Bailey has always been a popular name over here for Dogs... my grandfurkids, are called, Stanley, scruffy, pixie, Minky, Zeus, Fizz, ...and 2 who passed Rodney, and Pablo... 


When I was a kid growing up, our alsation was called King...and the dogs we owned when daughter was little were Jess, and jenny...


----------



## RadishRose (Dec 12, 2017)

Lara, that cat is so cute! Thanks


----------



## Ruthanne (Dec 17, 2017)

How about Spot?


----------



## nvtribefan (Dec 17, 2017)

My Cooper is a girl.


----------



## Denise1952 (Dec 17, 2017)

I saw a little dog named Sedona. Love that name


----------



## Denise1952 (Dec 17, 2017)

hollydolly said:


> Bailey has always been a popular name over here for Dogs... my grandfurkids, are called, Stanley, scruffy, pixie, Minky, Zeus, Fizz, ...and 2 who passed Rodney, and Pablo...
> 
> 
> When I was a kid growing up, our alsation was called King...and the dogs we owned when daughter was little were Jess, and jenny...
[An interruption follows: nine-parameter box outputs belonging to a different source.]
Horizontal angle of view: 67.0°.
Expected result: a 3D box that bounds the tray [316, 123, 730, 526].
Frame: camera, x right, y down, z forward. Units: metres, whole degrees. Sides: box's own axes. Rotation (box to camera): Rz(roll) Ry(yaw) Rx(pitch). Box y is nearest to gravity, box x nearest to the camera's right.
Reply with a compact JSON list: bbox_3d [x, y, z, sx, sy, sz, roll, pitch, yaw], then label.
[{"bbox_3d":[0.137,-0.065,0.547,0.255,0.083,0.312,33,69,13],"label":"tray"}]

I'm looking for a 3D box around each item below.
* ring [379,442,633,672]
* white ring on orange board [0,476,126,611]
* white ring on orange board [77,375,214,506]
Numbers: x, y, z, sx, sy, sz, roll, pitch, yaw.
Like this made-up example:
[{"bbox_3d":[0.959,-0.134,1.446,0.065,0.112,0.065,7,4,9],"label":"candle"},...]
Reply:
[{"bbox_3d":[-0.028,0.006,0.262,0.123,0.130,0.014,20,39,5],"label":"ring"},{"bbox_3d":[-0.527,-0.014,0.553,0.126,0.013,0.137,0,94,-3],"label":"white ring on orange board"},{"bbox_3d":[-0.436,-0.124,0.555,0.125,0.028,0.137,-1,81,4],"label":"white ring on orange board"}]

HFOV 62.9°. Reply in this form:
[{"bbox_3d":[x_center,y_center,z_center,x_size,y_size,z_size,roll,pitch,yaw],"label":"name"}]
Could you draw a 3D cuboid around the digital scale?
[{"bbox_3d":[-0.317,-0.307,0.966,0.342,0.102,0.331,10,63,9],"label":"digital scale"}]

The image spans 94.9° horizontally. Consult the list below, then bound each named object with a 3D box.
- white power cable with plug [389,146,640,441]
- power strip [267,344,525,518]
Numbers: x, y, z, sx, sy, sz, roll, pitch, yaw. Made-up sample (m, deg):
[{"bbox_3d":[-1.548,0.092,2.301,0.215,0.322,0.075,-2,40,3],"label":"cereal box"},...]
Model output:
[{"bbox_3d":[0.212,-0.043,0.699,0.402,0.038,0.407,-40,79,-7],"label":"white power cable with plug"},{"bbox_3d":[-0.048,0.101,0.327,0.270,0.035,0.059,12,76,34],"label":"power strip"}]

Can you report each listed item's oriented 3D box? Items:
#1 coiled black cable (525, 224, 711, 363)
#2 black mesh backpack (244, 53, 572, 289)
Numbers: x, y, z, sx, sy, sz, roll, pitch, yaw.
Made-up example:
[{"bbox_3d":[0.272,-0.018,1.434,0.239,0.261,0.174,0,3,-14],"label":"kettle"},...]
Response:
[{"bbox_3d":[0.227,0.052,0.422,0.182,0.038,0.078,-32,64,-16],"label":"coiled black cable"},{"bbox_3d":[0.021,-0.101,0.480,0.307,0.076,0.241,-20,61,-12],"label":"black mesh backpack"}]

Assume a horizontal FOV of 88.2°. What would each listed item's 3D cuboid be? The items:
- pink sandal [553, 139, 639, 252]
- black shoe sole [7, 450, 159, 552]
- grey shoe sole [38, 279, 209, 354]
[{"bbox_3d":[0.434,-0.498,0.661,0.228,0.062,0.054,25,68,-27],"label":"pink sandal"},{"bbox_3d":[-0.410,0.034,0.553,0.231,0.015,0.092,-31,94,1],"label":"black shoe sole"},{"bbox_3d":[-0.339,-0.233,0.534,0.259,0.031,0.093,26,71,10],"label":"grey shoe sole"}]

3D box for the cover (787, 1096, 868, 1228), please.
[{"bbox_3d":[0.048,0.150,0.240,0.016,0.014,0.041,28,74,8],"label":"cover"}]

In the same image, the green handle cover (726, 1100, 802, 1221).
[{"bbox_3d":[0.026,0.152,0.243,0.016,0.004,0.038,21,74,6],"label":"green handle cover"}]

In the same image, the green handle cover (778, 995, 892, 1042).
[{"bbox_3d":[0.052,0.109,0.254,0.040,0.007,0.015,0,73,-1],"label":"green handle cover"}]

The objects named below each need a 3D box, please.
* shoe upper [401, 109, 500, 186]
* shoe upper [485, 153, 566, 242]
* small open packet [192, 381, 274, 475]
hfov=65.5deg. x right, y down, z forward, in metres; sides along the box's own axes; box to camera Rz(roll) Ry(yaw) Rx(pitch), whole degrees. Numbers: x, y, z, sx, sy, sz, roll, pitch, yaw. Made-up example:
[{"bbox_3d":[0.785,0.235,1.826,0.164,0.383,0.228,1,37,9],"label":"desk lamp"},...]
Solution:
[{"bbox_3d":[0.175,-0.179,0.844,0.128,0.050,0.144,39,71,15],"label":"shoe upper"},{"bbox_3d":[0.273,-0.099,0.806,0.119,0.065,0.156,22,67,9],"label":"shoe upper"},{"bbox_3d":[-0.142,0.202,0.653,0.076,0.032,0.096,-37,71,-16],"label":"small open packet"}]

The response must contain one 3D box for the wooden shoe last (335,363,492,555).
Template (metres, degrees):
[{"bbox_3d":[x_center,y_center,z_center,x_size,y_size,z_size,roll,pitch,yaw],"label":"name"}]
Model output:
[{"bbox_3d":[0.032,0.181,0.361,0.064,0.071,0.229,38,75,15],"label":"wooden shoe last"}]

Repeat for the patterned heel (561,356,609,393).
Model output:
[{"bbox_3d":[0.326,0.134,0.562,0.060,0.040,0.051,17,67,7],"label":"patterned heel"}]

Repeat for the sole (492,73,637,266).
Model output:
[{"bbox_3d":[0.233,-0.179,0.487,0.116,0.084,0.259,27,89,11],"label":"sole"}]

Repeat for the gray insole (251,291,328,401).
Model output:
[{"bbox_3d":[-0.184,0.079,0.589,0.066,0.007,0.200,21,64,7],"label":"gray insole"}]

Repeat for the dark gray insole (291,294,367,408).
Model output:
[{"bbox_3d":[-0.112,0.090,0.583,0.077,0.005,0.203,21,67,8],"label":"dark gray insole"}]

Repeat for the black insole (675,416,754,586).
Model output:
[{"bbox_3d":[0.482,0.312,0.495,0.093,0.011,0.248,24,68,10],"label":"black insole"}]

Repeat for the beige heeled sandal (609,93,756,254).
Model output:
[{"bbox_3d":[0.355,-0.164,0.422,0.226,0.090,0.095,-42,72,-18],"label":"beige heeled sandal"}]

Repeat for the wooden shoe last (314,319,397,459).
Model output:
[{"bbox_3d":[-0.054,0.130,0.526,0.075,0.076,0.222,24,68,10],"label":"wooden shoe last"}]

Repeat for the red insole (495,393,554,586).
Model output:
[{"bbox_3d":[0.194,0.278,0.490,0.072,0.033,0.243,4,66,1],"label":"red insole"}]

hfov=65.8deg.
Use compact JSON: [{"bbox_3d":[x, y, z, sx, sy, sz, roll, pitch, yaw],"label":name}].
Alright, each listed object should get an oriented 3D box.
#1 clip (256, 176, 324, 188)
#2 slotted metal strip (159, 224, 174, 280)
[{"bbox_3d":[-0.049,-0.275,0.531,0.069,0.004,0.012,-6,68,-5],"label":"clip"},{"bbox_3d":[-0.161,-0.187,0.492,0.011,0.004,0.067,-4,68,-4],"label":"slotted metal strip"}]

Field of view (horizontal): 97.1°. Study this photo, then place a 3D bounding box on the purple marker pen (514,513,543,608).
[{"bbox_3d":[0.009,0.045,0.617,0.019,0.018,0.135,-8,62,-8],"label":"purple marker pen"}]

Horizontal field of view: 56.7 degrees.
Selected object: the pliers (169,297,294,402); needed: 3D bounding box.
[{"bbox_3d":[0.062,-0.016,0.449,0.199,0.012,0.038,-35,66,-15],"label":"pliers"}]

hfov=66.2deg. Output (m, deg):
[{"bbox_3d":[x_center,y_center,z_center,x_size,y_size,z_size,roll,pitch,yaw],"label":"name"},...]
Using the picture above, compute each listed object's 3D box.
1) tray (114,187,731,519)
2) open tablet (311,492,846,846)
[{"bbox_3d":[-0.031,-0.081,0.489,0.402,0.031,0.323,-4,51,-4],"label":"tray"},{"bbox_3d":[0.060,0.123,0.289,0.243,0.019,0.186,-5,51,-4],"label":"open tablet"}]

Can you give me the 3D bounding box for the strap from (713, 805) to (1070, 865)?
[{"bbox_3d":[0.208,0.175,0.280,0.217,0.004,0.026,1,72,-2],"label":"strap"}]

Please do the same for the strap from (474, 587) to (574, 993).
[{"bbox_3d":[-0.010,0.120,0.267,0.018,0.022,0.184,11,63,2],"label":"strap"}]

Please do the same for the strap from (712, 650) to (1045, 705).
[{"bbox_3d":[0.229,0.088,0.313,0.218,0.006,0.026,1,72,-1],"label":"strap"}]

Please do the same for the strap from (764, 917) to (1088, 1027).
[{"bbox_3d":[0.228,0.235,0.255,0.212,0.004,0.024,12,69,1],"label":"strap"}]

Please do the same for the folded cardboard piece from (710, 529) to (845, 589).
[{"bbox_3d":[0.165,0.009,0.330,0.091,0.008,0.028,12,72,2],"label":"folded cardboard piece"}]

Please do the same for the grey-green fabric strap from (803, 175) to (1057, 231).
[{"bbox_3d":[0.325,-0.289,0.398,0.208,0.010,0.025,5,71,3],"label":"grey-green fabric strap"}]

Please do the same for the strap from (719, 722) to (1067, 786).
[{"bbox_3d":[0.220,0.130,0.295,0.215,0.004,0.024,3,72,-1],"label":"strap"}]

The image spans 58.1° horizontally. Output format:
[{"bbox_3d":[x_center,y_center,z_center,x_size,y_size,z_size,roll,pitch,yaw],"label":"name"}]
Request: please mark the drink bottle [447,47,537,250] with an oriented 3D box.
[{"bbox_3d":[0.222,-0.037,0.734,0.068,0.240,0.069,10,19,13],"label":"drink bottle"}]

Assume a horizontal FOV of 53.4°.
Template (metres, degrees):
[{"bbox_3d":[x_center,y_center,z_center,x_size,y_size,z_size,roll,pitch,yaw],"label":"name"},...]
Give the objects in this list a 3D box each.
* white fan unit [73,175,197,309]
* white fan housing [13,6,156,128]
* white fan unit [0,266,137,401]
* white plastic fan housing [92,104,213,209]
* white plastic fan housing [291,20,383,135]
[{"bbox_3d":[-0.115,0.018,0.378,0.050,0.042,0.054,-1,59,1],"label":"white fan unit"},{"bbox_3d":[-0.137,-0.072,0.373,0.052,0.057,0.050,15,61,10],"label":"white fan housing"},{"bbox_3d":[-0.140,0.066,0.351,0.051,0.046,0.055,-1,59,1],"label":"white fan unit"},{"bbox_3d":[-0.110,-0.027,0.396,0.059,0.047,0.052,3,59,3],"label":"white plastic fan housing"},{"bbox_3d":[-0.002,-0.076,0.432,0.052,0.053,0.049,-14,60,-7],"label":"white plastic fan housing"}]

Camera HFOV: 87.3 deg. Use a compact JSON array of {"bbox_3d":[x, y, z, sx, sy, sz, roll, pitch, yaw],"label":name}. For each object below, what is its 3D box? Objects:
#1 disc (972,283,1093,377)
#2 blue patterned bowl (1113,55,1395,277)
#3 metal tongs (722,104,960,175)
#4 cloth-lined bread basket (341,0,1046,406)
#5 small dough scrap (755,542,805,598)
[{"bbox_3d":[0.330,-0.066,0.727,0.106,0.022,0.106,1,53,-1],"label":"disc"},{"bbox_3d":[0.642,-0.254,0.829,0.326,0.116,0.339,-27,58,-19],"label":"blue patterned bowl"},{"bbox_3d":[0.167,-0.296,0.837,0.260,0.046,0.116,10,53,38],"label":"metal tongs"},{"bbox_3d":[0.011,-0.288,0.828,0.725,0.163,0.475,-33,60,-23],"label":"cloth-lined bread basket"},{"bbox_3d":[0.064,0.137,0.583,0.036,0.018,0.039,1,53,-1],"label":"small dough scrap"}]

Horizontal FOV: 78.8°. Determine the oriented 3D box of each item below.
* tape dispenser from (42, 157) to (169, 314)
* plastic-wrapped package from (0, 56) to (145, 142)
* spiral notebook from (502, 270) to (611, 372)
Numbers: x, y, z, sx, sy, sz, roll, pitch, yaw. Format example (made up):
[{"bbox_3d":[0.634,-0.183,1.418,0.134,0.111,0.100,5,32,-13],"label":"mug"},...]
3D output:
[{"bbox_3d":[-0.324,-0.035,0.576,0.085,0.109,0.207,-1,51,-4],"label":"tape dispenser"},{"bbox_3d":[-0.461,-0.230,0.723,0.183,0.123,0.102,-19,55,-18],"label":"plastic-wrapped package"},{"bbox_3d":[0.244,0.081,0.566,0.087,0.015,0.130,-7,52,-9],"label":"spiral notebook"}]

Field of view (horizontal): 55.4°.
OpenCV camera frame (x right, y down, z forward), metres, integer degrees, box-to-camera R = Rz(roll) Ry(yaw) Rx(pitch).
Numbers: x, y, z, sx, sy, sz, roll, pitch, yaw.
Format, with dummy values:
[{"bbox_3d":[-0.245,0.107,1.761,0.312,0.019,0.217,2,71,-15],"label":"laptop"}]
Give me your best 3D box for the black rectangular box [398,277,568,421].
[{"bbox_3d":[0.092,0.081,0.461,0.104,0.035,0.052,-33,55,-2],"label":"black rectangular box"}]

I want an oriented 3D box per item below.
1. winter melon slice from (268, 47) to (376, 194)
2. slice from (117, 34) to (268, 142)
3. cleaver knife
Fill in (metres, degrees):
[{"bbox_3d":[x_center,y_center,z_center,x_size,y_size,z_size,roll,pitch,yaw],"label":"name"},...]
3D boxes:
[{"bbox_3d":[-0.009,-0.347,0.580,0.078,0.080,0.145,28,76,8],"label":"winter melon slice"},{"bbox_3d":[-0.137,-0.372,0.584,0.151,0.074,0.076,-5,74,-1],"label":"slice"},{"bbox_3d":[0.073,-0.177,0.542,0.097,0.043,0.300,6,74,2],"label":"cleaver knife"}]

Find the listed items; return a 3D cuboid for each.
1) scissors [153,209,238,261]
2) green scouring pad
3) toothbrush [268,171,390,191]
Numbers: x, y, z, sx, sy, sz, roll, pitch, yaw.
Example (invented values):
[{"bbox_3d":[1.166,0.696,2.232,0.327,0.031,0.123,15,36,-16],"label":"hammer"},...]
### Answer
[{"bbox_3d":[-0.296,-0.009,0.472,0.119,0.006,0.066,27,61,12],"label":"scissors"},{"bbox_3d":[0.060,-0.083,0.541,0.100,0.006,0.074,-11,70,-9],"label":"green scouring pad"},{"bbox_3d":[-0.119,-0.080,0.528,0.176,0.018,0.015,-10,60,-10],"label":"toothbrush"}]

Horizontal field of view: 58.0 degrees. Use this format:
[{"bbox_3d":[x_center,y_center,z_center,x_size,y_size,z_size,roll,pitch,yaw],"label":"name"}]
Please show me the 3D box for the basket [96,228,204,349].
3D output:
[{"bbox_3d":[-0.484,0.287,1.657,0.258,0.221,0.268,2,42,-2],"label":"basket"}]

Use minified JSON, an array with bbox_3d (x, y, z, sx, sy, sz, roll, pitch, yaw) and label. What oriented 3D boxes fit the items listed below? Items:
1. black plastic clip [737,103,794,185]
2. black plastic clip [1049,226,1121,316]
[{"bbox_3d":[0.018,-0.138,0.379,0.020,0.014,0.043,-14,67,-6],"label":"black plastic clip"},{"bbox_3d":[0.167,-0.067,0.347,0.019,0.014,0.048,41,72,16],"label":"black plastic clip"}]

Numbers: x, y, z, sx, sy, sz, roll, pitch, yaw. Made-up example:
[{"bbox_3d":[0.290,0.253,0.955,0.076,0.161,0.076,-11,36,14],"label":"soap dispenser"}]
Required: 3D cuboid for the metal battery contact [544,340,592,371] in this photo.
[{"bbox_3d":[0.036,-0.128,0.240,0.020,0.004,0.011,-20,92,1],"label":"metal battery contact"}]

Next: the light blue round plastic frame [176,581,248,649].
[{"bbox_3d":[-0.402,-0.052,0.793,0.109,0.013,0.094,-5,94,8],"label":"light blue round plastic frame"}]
I think my faves are Minky and Zeus Although Stanley is great too, lol  A friends little boy named his cat Wayne, I bout bust up when I heard that one


----------



## fishmounter (Dec 20, 2017)

Our 2nd dog Sammy, who is also a Golden Retriever like our other older dog Kasey, was named "Sam" because he was born on Tax Day, April 15th.  Since the early 19th century, "Uncle Sam" has been a popular symbol of the United States government in American culture.


----------



## Meanderer (Dec 20, 2017)

Abe Lincoln had a dog named Fido.


----------



## NancyNGA (Dec 20, 2017)

FDR and Fala


----------